The resurrection moments experienced in this life don’t lead us away from the world, don’t help us escape the world, but lead us into the world changed. Through the grace and love of God, we, like Jesus, start to be “lit from within” and, little by little, find that we are able to live, to rise!, even in the face of our worst fear, even when things go wrong, even when we totally screw up, even when everything has crumbled around us. By the amazing grace and resurrection power of God, we find that we are able to love even in the midst of pain, that we are able to forgive even when we are under attack, that we are able to serve even when we are weary and worn, that we are able to be humble when it would be easy to strut about, that we are able to accept our limitations with grace, that we are able to be more and more fully alive through participation in the life that Jesus has revealed, a life of love and service shared freely with and for others.

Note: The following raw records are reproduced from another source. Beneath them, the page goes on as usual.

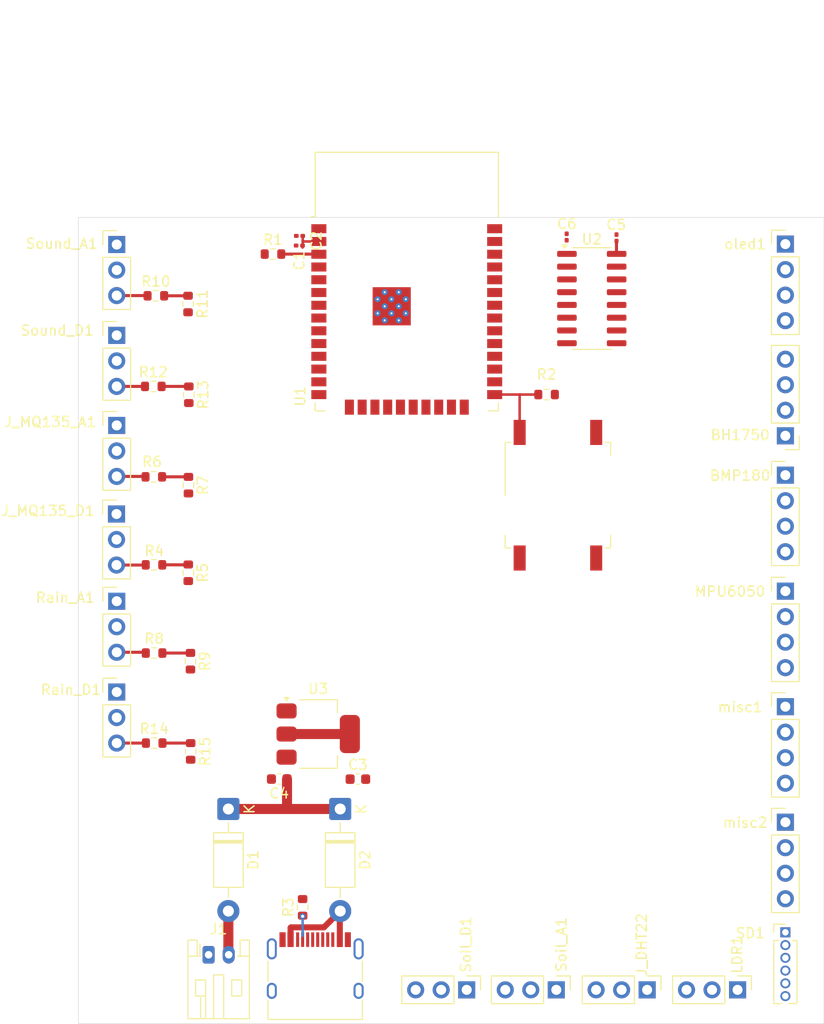
<source format=kicad_pcb>
(kicad_pcb
	(version 20241229)
	(generator "pcbnew")
	(generator_version "9.0")
	(general
		(thickness 1.6)
		(legacy_teardrops no)
	)
	(paper "A4")
	(layers
		(0 "F.Cu" signal)
		(2 "B.Cu" signal)
		(9 "F.Adhes" user "F.Adhesive")
		(11 "B.Adhes" user "B.Adhesive")
		(13 "F.Paste" user)
		(15 "B.Paste" user)
		(5 "F.SilkS" user "F.Silkscreen")
		(7 "B.SilkS" user "B.Silkscreen")
		(1 "F.Mask" user)
		(3 "B.Mask" user)
		(17 "Dwgs.User" user "User.Drawings")
		(19 "Cmts.User" user "User.Comments")
		(21 "Eco1.User" user "User.Eco1")
		(23 "Eco2.User" user "User.Eco2")
		(25 "Edge.Cuts" user)
		(27 "Margin" user)
		(31 "F.CrtYd" user "F.Courtyard")
		(29 "B.CrtYd" user "B.Courtyard")
		(35 "F.Fab" user)
		(33 "B.Fab" user)
		(39 "User.1" user)
		(41 "User.2" user)
		(43 "User.3" user)
		(45 "User.4" user)
	)
	(setup
		(pad_to_mask_clearance 0)
		(allow_soldermask_bridges_in_footprints no)
		(tenting front back)
		(pcbplotparams
			(layerselection 0x00000000_00000000_55555555_5755f5ff)
			(plot_on_all_layers_selection 0x00000000_00000000_00000000_00000000)
			(disableapertmacros no)
			(usegerberextensions no)
			(usegerberattributes yes)
			(usegerberadvancedattributes yes)
			(creategerberjobfile yes)
			(dashed_line_dash_ratio 12.000000)
			(dashed_line_gap_ratio 3.000000)
			(svgprecision 4)
			(plotframeref no)
			(mode 1)
			(useauxorigin no)
			(hpglpennumber 1)
			(hpglpenspeed 20)
			(hpglpendiameter 15.000000)
			(pdf_front_fp_property_popups yes)
			(pdf_back_fp_property_popups yes)
			(pdf_metadata yes)
			(pdf_single_document no)
			(dxfpolygonmode yes)
			(dxfimperialunits yes)
			(dxfusepcbnewfont yes)
			(psnegative no)
			(psa4output no)
			(plot_black_and_white yes)
			(sketchpadsonfab no)
			(plotpadnumbers no)
			(hidednponfab no)
			(sketchdnponfab yes)
			(crossoutdnponfab yes)
			(subtractmaskfromsilk no)
			(outputformat 1)
			(mirror no)
			(drillshape 1)
			(scaleselection 1)
			(outputdirectory "")
		)
	)
	(net 0 "")
	(net 1 "+3.3V")
	(net 2 "GND")
	(net 3 "+5V")
	(net 4 "Net-(U2-VCC)")
	(net 5 "Net-(U2-GND)")
	(net 6 "Net-(D1-K)")
	(net 7 "VBUS(5v)")
	(net 8 "unconnected-(P1-VCONN-PadB5)")
	(net 9 "Net-(P1-CC)")
	(net 10 "D-")
	(net 11 "D+")
	(net 12 "Net-(U1A-EN)")
	(net 13 "Net-(U1A-GPIO0)")
	(net 14 "SDA")
	(net 15 "SCL")
	(net 16 "IO17")
	(net 17 "IO32")
	(net 18 "IO27")
	(net 19 "IO39")
	(net 20 "Net-(U1A-GPIO27)")
	(net 21 "Net-(U1A-GPIO32)")
	(net 22 "Net-(U1A-GPIO34)")
	(net 23 "IO34")
	(net 24 "IO35")
	(net 25 "RX0")
	(net 26 "unconnected-(U1A-GPIO4-Pad26)")
	(net 27 "Net-(U1A-GPIO35)")
	(net 28 "TX0")
	(net 29 "Net-(U1A-GPIO26)")
	(net 30 "IO26")
	(net 31 "Net-(U1A-GPIO2)")
	(net 32 "unconnected-(U1A-GPIO25-Pad10)")
	(net 33 "unconnected-(U2-R232-Pad15)")
	(net 34 "unconnected-(U2-~{DCD}-Pad12)")
	(net 35 "unconnected-(U2-NC-Pad7)")
	(net 36 "unconnected-(U2-~{DSR}-Pad10)")
	(net 37 "unconnected-(U2-~{RTS}-Pad14)")
	(net 38 "unconnected-(U2-~{CTS}-Pad9)")
	(net 39 "unconnected-(U2-NC-Pad8)")
	(net 40 "unconnected-(U2-~{RI}-Pad11)")
	(net 41 "unconnected-(U2-~{DTR}-Pad13)")
	(net 42 "unconnected-(U2-V3-Pad4)")
	(net 43 "Net-(D1-A)")
	(net 44 "IO2")
	(net 45 "IO123")
	(net 46 "IO5")
	(net 47 "IO18")
	(net 48 "IO19")
	(net 49 "IO33")
	(net 50 "IO16")
	(footprint "Connector_PinHeader_2.54mm:PinHeader_1x03_P2.54mm_Vertical" (layer "F.Cu") (at 121.2 144.03 -90))
	(footprint "Diode_THT:D_DO-41_SOD81_P10.16mm_Horizontal" (layer "F.Cu") (at 88.56 126.03 -90))
	(footprint "Package_TO_SOT_SMD:SOT-223-3_TabPin2" (layer "F.Cu") (at 97.5 118.57))
	(footprint "Connector_PinHeader_1.27mm:PinHeader_1x06_P1.27mm_Vertical" (layer "F.Cu") (at 144 138.305))
	(footprint "Resistor_SMD:R_0603_1608Metric" (layer "F.Cu") (at 81.165 110.51))
	(footprint "Capacitor_SMD:C_0603_1608Metric" (layer "F.Cu") (at 93.62 123.05 180))
	(footprint "Connector_PinHeader_2.54mm:PinHeader_1x03_P2.54mm_Vertical" (layer "F.Cu") (at 77.445 69.85))
	(footprint "Resistor_SMD:R_0603_1608Metric" (layer "F.Cu") (at 84.545 75.77 -90))
	(footprint "Connector_PinHeader_2.54mm:PinHeader_1x04_P2.54mm_Vertical" (layer "F.Cu") (at 144 127.345))
	(footprint "Capacitor_SMD:C_0201_0603Metric" (layer "F.Cu") (at 127.19 69.18 90))
	(footprint "Connector_PinHeader_2.54mm:PinHeader_1x03_P2.54mm_Vertical" (layer "F.Cu") (at 77.445 114.39))
	(footprint "Capacitor_SMD:C_0201_0603Metric" (layer "F.Cu") (at 95.62 69.95 180))
	(footprint "Package_SO:SOIC-16_3.9x9.9mm_P1.27mm" (layer "F.Cu") (at 124.73 75.225))
	(footprint "Resistor_SMD:R_0603_1608Metric" (layer "F.Cu") (at 93 70.8))
	(footprint "Connector_USB:USB_C_Receptacle_HRO_TYPE-C-31-M-12" (layer "F.Cu") (at 97.2 143.08))
	(footprint "Resistor_SMD:R_0603_1608Metric" (layer "F.Cu") (at 81.085 83.97))
	(footprint "Resistor_SMD:R_0603_1608Metric" (layer "F.Cu") (at 84.585 93.8 -90))
	(footprint "Resistor_SMD:R_0603_1608Metric" (layer "F.Cu") (at 84.785 111.32 -90))
	(footprint "Connector_JST:JST_PH_S2B-PH-K_1x02_P2.00mm_Horizontal" (layer "F.Cu") (at 86.59 140.54))
	(footprint "Connector_PinHeader_2.54mm:PinHeader_1x03_P2.54mm_Vertical" (layer "F.Cu") (at 77.425 96.67))
	(footprint "Resistor_SMD:R_0603_1608Metric" (layer "F.Cu") (at 120.23 84.78))
	(footprint "Connector_PinHeader_2.54mm:PinHeader_1x04_P2.54mm_Vertical" (layer "F.Cu") (at 144 88.885 180))
	(footprint "Connector_PinHeader_2.54mm:PinHeader_1x03_P2.54mm_Vertical" (layer "F.Cu") (at 77.445 78.89))
	(footprint "Capacitor_SMD:C_0603_1608Metric" (layer "F.Cu") (at 101.45 123.06))
	(footprint "Diode_THT:D_DO-41_SOD81_P10.16mm_Horizontal" (layer "F.Cu") (at 99.69 126.03 -90))
	(footprint "Resistor_SMD:R_0603_1608Metric" (layer "F.Cu") (at 81.135 92.97))
	(footprint "Connector_PinHeader_2.54mm:PinHeader_1x04_P2.54mm_Vertical" (layer "F.Cu") (at 144 92.805))
	(footprint "Connector_PinHeader_2.54mm:PinHeader_1x03_P2.54mm_Vertical" (layer "F.Cu") (at 77.445 105.35))
	(footprint "Resistor_SMD:R_0603_1608Metric" (layer "F.Cu") (at 81.175 119.47))
	(footprint "Resistor_SMD:R_0603_1608Metric" (layer "F.Cu") (at 84.62 84.8 -90))
	(footprint "Capacitor_SMD:C_0201_0603Metric" (layer "F.Cu") (at 122.23 69.1 90))
	(footprint "Resistor_SMD:R_0603_1608Metric" (layer "F.Cu") (at 95.95 135.82 90))
	(footprint "Resistor_SMD:R_0603_1608Metric" (layer "F.Cu") (at 84.805 120.3 -90))
	(footprint "Connector_PinHeader_2.54mm:PinHeader_1x03_P2.54mm_Vertical" (layer "F.Cu") (at 130.24 144.03 -90))
	(footprint "Connector_PinHeader_2.54mm:PinHeader_1x04_P2.54mm_Vertical" (layer "F.Cu") (at 144 115.845))
	(footprint "Connector_PinHeader_2.54mm:PinHeader_1x04_P2.54mm_Vertical" (layer "F.Cu") (at 144 69.805))
	(footprint "Capacitor_SMD:C_0201_0603Metric" (layer "F.Cu") (at 95.64 68.99 180))
	(footprint "Connector_PinHeader_2.54mm:PinHeader_1x03_P2.54mm_Vertical" (layer "F.Cu") (at 77.445 87.85))
	(footprint "Button_Switch_SMD:SW_MEC_5GSH9" (layer "F.Cu") (at 121.36 94.8))
	(footprint "Resistor_SMD:R_0603_1608Metric"
		(layer "F.Cu")
		(uuid "cac1342e-a172-4e25-93f8-1a0e58eec6a6")
		(at 81.155 101.73)
		(descr "Resistor SMD 0603 (1608 Metric), square (rectangular) end terminal, IPC-7351 nominal, (Body size source: IPC-SM-782 page 72, https://www.pcb-3d.com/wordpress/wp-content/uploads/ipc-sm-782a_amendment_1_and_2.pdf), generated with kicad-footprint-generator")
		(tags "resistor")
		(property "Reference" "R4"
			(at 0.03 -1.39 0)
			(layer "F.SilkS")
			(uuid "5e9d7df4-a87e-4c47-b7bd-bde36de5ea1f")
			(effects
				(font
					(size 1 1)
					(thickness 0.15)
				)
			)
		)
		(property "Value" "10kΩ"
			(at 0 1.43 0)
			(layer "F.Fab")
			(hide yes)
			(uuid "1bba0aac-33a6-4b5a-9ad8-4641a1f9ec25")
			(effects
				(font
					(size 
... [57877 chars truncated]
</source>
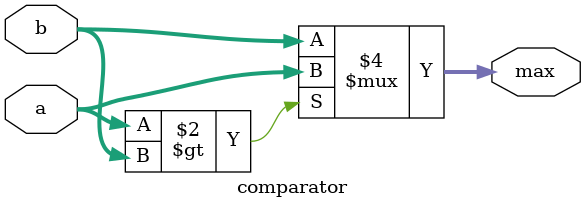
<source format=sv>
`timescale 1ns / 1ps


module comparator(
    input wire [26:0] a,
    input wire [26:0] b,
    output reg [26:0] max
    );
    
    always@* begin
        if(a > b)
            max = a;
        else
            max = b;
    end
endmodule

</source>
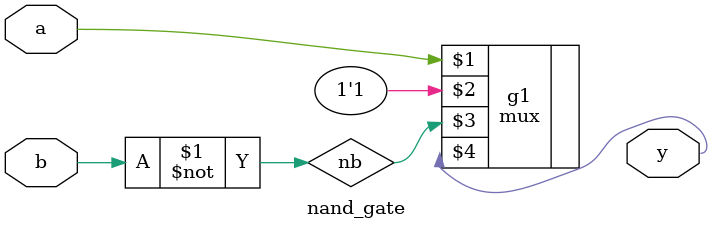
<source format=v>
`include "mux21_v.v"
module nand_gate(a,b,y);
input a,b;
output y;
wire nb;
not g2(nb,b);
mux g1(a,1'b1,nb,y);
endmodule


//# a=0 b=0 y=1
//# a=0 b=1 y=1
//# a=0 b=1 y=1
//# a=1 b=1 y=0
//# a=0 b=1 y=1
//# a=0 b=1 y=1
//# a=0 b=1 y=1
//# a=1 b=0 y=1

</source>
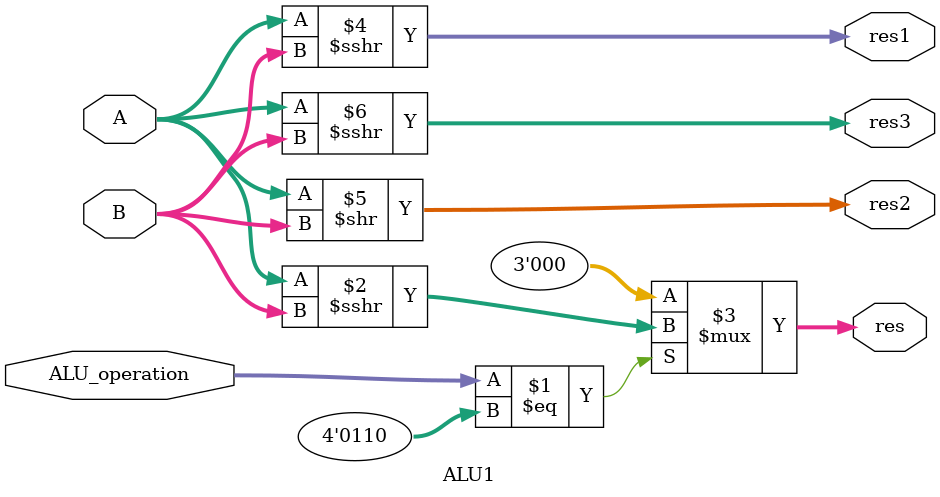
<source format=v>
`timescale 1ns / 1ps

module ALU1(
    input [2:0] A,
    input [2:0] B,
    input [3:0] ALU_operation,
    output [2:0] res,
    output [2:0] res1,
        output [2:0] res2,
            output [2:0] res3
);
//assign res = (ALU_operation == 4'd6) ?$signed(A)>>> $signed(B) :                            // SRL Logic
    assign res = (ALU_operation == 4'd6) ?$signed(A)>>> $signed(B) :  
                $signed(3'b000);
                //3'b000;
     assign res1 =  $signed(A) >>> $signed(B);
     assign res2 =  $signed(A) >> $signed(B);
     assign res3 =  A >>> $signed(B);

endmodule

</source>
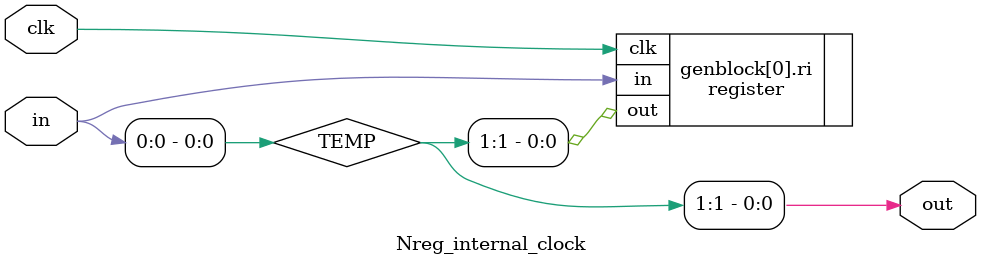
<source format=v>
`timescale 1ns / 1ps
module Nreg_internal_clock
#( parameter N=1)

(
    input in,
    input clk,
    output out
	 //output wire [7:0] leds
    );

	//assign leds = N;

	 wire[N:0] TEMP;

	assign TEMP[0] = in;

	

	 genvar i;

	 generate

       for(i = 0; i < N;i=i+1) begin: genblock
		
				register ri(.in(TEMP[i]), .out(TEMP[i+1]), .clk(clk));

		end

    endgenerate

  assign out = TEMP[N];

endmodule

</source>
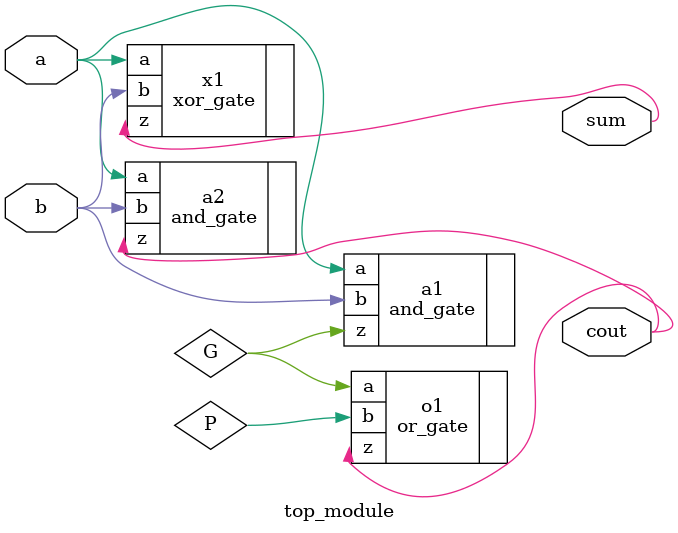
<source format=sv>
module top_module (
	input a,
	input b,
	output sum,
	output cout
);

	// Define signals for the internal wires
	wire G, P;

	// Define internal gates
	xor_gate x1(.a(a), .b(b), .z(sum));
	and_gate a1(.a(a), .b(b), .z(G));
	and_gate a2(.a(a), .b(b), .z(cout));
	or_gate o1(.a(G), .b(P), .z(cout));

endmodule

</source>
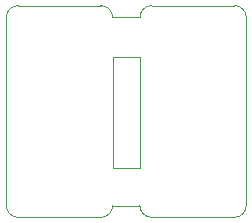
<source format=gbr>
%TF.GenerationSoftware,KiCad,Pcbnew,9.0.6-rc2*%
%TF.CreationDate,2025-11-10T17:57:54-08:00*%
%TF.ProjectId,FPC_Trigger_Board,4650435f-5472-4696-9767-65725f426f61,rev?*%
%TF.SameCoordinates,Original*%
%TF.FileFunction,Profile,NP*%
%FSLAX46Y46*%
G04 Gerber Fmt 4.6, Leading zero omitted, Abs format (unit mm)*
G04 Created by KiCad (PCBNEW 9.0.6-rc2) date 2025-11-10 17:57:54*
%MOMM*%
%LPD*%
G01*
G04 APERTURE LIST*
%TA.AperFunction,Profile*%
%ADD10C,0.050000*%
%TD*%
G04 APERTURE END LIST*
D10*
X220556600Y-151130000D02*
X222866902Y-151130000D01*
X220556600Y-163674737D02*
G75*
G02*
X219556600Y-164674800I-1000100J37D01*
G01*
X230866902Y-146735800D02*
G75*
G02*
X231866900Y-147735800I-2J-1000000D01*
G01*
X211556600Y-147735800D02*
X211556600Y-163674737D01*
X211556600Y-147735800D02*
G75*
G02*
X212556600Y-146735800I1000000J0D01*
G01*
X220556600Y-151130000D02*
X220556600Y-153449137D01*
X231866902Y-163674737D02*
G75*
G02*
X230866902Y-164674802I-1000102J37D01*
G01*
X222866902Y-147735800D02*
G75*
G02*
X223866902Y-146735802I999998J0D01*
G01*
X219556600Y-146735800D02*
G75*
G02*
X220556600Y-147735800I0J-1000000D01*
G01*
X220556600Y-160451800D02*
X222866902Y-160451800D01*
X230866902Y-146735800D02*
X223866902Y-146735800D01*
X220556600Y-147735800D02*
X222866902Y-147735800D01*
X231866902Y-159924737D02*
X231866902Y-163674737D01*
X220556600Y-163674700D02*
X222866967Y-163674800D01*
X220556600Y-153449137D02*
X220556600Y-160451800D01*
X212556600Y-146735800D02*
X219556600Y-146735800D01*
X219556600Y-164674737D02*
X212556600Y-164674737D01*
X223866902Y-164674737D02*
G75*
G02*
X222866963Y-163674737I-2J999937D01*
G01*
X230860600Y-164674737D02*
X223866900Y-164674737D01*
X212556600Y-164674737D02*
G75*
G02*
X211556663Y-163674737I0J999937D01*
G01*
X231866902Y-153449137D02*
X231866902Y-159924737D01*
X222866902Y-151130000D02*
X222866902Y-160451800D01*
X231866902Y-147735800D02*
X231866902Y-153449137D01*
M02*

</source>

On this Easter day, the power of God’s love resurrects Jesus and all the old expectations get smashed to pieces. And, because Jesus breaks into this life, in your life, we are not abandoned to hopelessness, we are not abandoned to fear of death, we are not abandoned to cynicism or powerlessness or isolation. We are not left only with faded memories of a dead teacher. The living Christ breaks into the world and into our lives to journey with us, to love us, and to show us how to be alive…today and forevermore. Thanks be to God!
[i] Wendell Berry, “2001:VI” This Day: Sabbath Poems Collected and New 1979-2013, Berkeley: Counterpoint, 2013, p. 222.